Micera: In order to find when to use high frequency stimulation for which kind of muscles, what we need to have is a digital twin of the person. We would be able to replicate, to simulate what we can do with the patient in order to understand a bit better when we can.
How does this bode for the future of neuromodulation?
Micera: We realized using high frequency works and it can help. But what is clear is that we can do more. It’s not my protocol against your protocol. It’s, find different tools that we can use together for different patients in different times of rehabilitation. And we have now with high frequency stimulation a new tool, but very likely we will find, or others will find in the future, additional tools. Different technologies can be used for other situations, for stroke, for multiple sclerosis. Other people are starting to use it for Parkinson’s. Neuromodulation for different tools for different parts of the nervous system can be used for many kinds of neurological problems. It’s a small niche, but with a lot of need for clinical and technological help.
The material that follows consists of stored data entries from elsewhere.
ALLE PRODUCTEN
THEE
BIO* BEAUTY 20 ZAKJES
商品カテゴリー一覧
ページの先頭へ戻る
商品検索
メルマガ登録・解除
Mortini: At least for Europe, where we have a public health system. They have a tremendous high social cost. If you are unable to move, you are sitting in a wheelchair. You need the architectural changes in your house, your building. You need a new car. You are unable to walk in a street, because in Europe, for example, there are many, many streets that are ancient, so you are unable to move everywhere. You can walk with our technology. So it’s very important from a social point of view.